WORK INSTRUCTION: Wherever "nodig" appears in a line of the listing, report that line.
━━━━━━━━━━━━━━━━
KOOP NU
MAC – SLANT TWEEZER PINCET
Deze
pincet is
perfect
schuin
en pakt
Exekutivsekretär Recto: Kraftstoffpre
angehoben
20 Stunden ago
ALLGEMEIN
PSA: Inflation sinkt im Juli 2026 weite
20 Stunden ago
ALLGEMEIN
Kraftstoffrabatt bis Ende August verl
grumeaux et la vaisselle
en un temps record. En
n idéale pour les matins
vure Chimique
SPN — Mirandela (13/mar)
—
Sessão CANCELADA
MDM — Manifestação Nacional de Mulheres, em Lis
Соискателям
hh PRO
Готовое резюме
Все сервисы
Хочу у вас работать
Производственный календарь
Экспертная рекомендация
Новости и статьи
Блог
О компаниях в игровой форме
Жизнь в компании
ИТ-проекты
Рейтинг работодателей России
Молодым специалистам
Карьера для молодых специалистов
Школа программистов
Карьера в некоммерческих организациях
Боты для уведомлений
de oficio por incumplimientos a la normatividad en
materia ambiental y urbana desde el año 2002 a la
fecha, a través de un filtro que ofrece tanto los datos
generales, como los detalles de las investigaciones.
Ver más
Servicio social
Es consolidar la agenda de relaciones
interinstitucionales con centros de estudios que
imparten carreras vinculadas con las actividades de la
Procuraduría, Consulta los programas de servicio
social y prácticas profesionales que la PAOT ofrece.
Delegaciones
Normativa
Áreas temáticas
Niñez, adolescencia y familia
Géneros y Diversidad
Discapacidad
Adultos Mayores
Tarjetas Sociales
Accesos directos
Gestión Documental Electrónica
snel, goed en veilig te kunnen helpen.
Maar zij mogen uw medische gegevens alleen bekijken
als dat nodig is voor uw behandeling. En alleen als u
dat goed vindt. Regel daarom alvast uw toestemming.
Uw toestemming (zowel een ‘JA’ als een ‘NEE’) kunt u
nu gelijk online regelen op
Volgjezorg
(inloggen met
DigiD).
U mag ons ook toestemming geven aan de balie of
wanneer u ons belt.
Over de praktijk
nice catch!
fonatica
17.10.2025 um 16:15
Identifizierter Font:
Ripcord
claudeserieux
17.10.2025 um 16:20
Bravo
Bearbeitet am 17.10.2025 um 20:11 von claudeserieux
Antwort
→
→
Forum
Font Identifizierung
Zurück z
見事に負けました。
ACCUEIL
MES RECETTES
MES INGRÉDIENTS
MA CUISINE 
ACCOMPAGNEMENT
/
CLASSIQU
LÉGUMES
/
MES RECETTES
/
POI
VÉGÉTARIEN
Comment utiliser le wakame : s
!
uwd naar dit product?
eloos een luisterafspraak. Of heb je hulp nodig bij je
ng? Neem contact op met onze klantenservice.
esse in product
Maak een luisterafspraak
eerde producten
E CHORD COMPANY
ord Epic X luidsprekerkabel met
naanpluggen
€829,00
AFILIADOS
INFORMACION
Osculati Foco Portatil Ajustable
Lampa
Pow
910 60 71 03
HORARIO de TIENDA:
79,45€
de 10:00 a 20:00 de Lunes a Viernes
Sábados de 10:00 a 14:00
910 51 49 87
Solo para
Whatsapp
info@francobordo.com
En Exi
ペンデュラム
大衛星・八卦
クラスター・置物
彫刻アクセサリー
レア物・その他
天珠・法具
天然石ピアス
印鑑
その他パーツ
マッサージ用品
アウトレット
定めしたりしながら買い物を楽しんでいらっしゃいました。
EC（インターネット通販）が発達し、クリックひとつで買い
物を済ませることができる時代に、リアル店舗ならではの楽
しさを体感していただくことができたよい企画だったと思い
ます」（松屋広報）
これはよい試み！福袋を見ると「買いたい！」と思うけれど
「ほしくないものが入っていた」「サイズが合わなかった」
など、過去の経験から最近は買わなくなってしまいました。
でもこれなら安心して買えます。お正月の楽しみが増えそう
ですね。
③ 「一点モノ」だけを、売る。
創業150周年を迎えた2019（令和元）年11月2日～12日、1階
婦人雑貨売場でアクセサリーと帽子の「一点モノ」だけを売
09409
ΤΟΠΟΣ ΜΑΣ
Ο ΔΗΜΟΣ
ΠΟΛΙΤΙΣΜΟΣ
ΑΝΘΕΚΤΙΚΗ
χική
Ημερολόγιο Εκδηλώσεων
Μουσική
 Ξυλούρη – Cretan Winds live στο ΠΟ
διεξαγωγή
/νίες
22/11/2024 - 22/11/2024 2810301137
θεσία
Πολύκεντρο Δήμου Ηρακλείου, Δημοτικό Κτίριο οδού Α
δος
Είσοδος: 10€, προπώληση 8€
━━━━━━━━━━━━━━━━
PROBLEM SOLUTION:
als dat nodig is voor uw behandeling. En alleen als u
eloos een luisterafspraak. Of heb je hulp nodig bij je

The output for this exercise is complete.